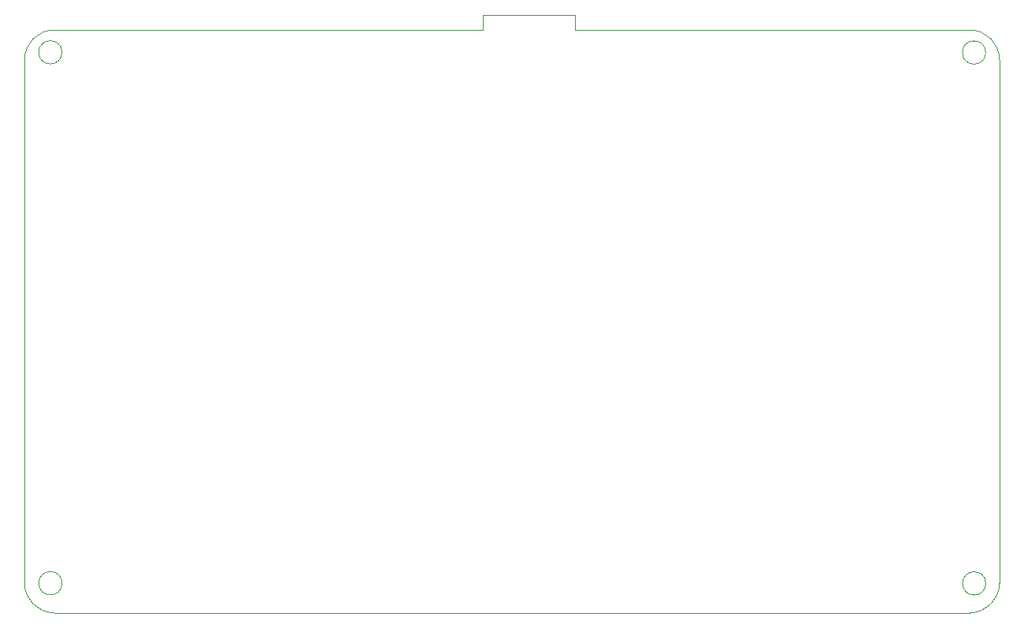
<source format=gbr>
G04 #@! TF.GenerationSoftware,KiCad,Pcbnew,(5.1.5)-3*
G04 #@! TF.CreationDate,2020-04-08T16:54:26+08:00*
G04 #@! TF.ProjectId,KaChi-Juu Macropad,4b614368-692d-44a7-9575-204d6163726f,rev?*
G04 #@! TF.SameCoordinates,Original*
G04 #@! TF.FileFunction,Profile,NP*
%FSLAX46Y46*%
G04 Gerber Fmt 4.6, Leading zero omitted, Abs format (unit mm)*
G04 Created by KiCad (PCBNEW (5.1.5)-3) date 2020-04-08 16:54:26*
%MOMM*%
%LPD*%
G04 APERTURE LIST*
%ADD10C,0.050000*%
G04 APERTURE END LIST*
D10*
X163512500Y-21431250D02*
X163512500Y-77787500D01*
X117856904Y-18256037D02*
X160337500Y-18256250D01*
X61912500Y-18256250D02*
X107950000Y-18256250D01*
X61912500Y-80962500D02*
X160337500Y-80962500D01*
X58737500Y-77787500D02*
X58737500Y-21431250D01*
X162040000Y-20680000D02*
G75*
G03X162040000Y-20680000I-1250000J0D01*
G01*
X62750000Y-20660000D02*
G75*
G03X62750000Y-20660000I-1250000J0D01*
G01*
X62760000Y-77780000D02*
G75*
G03X62760000Y-77780000I-1250000J0D01*
G01*
X162050000Y-77800000D02*
G75*
G03X162050000Y-77800000I-1250000J0D01*
G01*
X117856904Y-18256037D02*
X117856000Y-16637000D01*
X107950000Y-16668750D02*
X107950000Y-18256250D01*
X107950000Y-16668750D02*
X117856000Y-16637000D01*
X160337500Y-18256250D02*
G75*
G02X163512500Y-21431250I0J-3175000D01*
G01*
X163512500Y-77787500D02*
G75*
G02X160337500Y-80962500I-3175000J0D01*
G01*
X61912500Y-80962500D02*
G75*
G02X58737500Y-77787500I0J3175000D01*
G01*
X58737500Y-21431250D02*
G75*
G02X61912500Y-18256250I3175000J0D01*
G01*
M02*

</source>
━━━━
[WORK REQUEST] Aside from the pictures, copy all of the entries exactly.

[ANSWER TO THE PROBLEM]
<source format=gbr>
G04 #@! TF.GenerationSoftware,KiCad,Pcbnew,(5.1.5)-3*
G04 #@! TF.CreationDate,2020-04-08T16:54:26+08:00*
G04 #@! TF.ProjectId,KaChi-Juu Macropad,4b614368-692d-44a7-9575-204d6163726f,rev?*
G04 #@! TF.SameCoordinates,Original*
G04 #@! TF.FileFunction,Profile,NP*
%FSLAX46Y46*%
G04 Gerber Fmt 4.6, Leading zero omitted, Abs format (unit mm)*
G04 Created by KiCad (PCBNEW (5.1.5)-3) date 2020-04-08 16:54:26*
%MOMM*%
%LPD*%
G04 APERTURE LIST*
%ADD10C,0.050000*%
G04 APERTURE END LIST*
D10*
X163512500Y-21431250D02*
X163512500Y-77787500D01*
X117856904Y-18256037D02*
X160337500Y-18256250D01*
X61912500Y-18256250D02*
X107950000Y-18256250D01*
X61912500Y-80962500D02*
X160337500Y-80962500D01*
X58737500Y-77787500D02*
X58737500Y-21431250D01*
X162040000Y-20680000D02*
G75*
G03X162040000Y-20680000I-1250000J0D01*
G01*
X62750000Y-20660000D02*
G75*
G03X62750000Y-20660000I-1250000J0D01*
G01*
X62760000Y-77780000D02*
G75*
G03X62760000Y-77780000I-1250000J0D01*
G01*
X162050000Y-77800000D02*
G75*
G03X162050000Y-77800000I-1250000J0D01*
G01*
X117856904Y-18256037D02*
X117856000Y-16637000D01*
X107950000Y-16668750D02*
X107950000Y-18256250D01*
X107950000Y-16668750D02*
X117856000Y-16637000D01*
X160337500Y-18256250D02*
G75*
G02X163512500Y-21431250I0J-3175000D01*
G01*
X163512500Y-77787500D02*
G75*
G02X160337500Y-80962500I-3175000J0D01*
G01*
X61912500Y-80962500D02*
G75*
G02X58737500Y-77787500I0J3175000D01*
G01*
X58737500Y-21431250D02*
G75*
G02X61912500Y-18256250I3175000J0D01*
G01*
M02*

</source>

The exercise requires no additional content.